Bloomfield Garden was established in the early 20th century on the edge of the Mamilla area. It overlooks the Old City walls and the Valley of Hinnom, offering one of Jerusalem's classic views. It was named after a major donor to the city.
Bloomfield Garden remains a public park popular with Jerusalem residents and tourists. It offers scenic views of the Old City, Mishkenot Sha'ananim, and the Sultan's Pool amphitheater below.
Visit: Bloomfield Garden (Gan HaAtzmaut) (park)
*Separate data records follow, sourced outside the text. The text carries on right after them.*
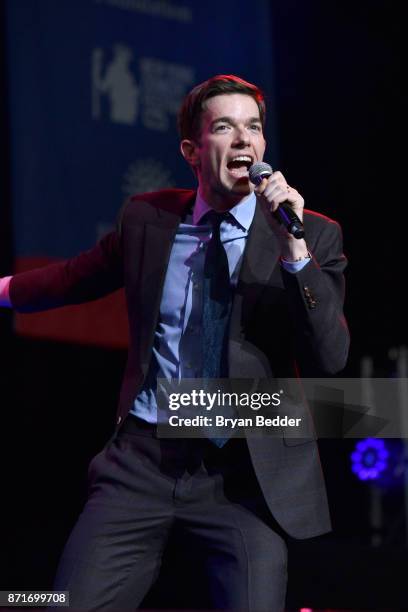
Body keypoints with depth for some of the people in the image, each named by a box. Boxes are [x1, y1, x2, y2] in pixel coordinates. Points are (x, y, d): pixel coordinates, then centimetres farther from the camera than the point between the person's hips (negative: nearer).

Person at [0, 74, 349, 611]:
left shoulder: (314, 235, -1)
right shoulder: (146, 218, 7)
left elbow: (330, 359, -10)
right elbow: (75, 278, 26)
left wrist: (294, 249, -20)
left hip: (247, 476, -2)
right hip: (142, 461, 2)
Givat Ram, West Jerusalem — Symbol of intellectual aspiration
The Hebrew University represents the world of official intellectual achievement that Israeli society holds out as aspiration — a world that assumes the student will pass through proper stages of childhood and adolescence into adulthood. For Aron, whose inner life is rich but whose development is arrested, such institutions represent a future that feels impossibly distant. Education in the novel is both a promise and a judgment.
The Givat Ram campus of the Hebrew University was established in 1954 after the original Mount Scopus campus was cut off following the 1948 war. It became home to the sciences and the National Library of Israel and was a central institution of Israeli intellectual and cultural life.
The Givat Ram campus continues as an active part of Hebrew University, home to science faculties and the National Library of Israel's landmark new building, opened in 2021. The campus is open to the public.